ABOUT THIS TASK - Go through the records below line by line and report how many lines include "pixels", giving the number only.

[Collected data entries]
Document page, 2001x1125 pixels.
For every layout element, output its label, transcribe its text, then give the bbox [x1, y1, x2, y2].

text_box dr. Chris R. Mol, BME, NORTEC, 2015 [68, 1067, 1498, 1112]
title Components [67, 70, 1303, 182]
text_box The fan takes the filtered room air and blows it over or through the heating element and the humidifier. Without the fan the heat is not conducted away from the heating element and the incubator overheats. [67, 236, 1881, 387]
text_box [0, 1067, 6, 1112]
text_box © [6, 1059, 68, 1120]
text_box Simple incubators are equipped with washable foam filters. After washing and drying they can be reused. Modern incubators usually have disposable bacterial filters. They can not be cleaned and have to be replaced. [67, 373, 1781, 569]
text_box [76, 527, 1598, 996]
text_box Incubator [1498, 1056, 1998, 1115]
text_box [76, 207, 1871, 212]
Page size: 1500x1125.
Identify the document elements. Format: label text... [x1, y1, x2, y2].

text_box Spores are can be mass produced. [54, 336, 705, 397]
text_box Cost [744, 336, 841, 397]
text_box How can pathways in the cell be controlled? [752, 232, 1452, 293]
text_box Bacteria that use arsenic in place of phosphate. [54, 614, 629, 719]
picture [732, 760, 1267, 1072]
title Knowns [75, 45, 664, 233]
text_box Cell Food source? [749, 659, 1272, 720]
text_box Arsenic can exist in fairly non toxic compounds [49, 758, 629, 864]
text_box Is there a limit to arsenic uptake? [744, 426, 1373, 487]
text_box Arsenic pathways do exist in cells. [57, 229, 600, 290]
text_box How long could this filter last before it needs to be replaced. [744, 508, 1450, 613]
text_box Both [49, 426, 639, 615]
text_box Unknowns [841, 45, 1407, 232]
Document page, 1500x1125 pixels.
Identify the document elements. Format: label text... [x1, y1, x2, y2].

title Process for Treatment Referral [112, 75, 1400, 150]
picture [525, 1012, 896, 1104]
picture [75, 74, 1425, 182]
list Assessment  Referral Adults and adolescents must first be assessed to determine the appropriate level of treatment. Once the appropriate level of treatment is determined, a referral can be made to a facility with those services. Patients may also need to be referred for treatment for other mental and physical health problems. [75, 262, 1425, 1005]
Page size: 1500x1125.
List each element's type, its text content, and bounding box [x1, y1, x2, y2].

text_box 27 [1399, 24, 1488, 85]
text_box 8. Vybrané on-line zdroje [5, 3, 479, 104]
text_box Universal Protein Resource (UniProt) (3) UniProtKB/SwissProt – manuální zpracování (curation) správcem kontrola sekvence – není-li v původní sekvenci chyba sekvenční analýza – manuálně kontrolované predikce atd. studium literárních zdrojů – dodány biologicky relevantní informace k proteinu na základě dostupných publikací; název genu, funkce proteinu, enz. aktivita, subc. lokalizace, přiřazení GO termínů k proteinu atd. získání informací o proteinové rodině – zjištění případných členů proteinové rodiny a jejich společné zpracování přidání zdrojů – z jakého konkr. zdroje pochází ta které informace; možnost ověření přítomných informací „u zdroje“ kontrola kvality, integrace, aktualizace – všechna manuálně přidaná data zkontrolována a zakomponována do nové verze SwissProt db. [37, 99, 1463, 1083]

SOLUTION TO THIS TASK - 2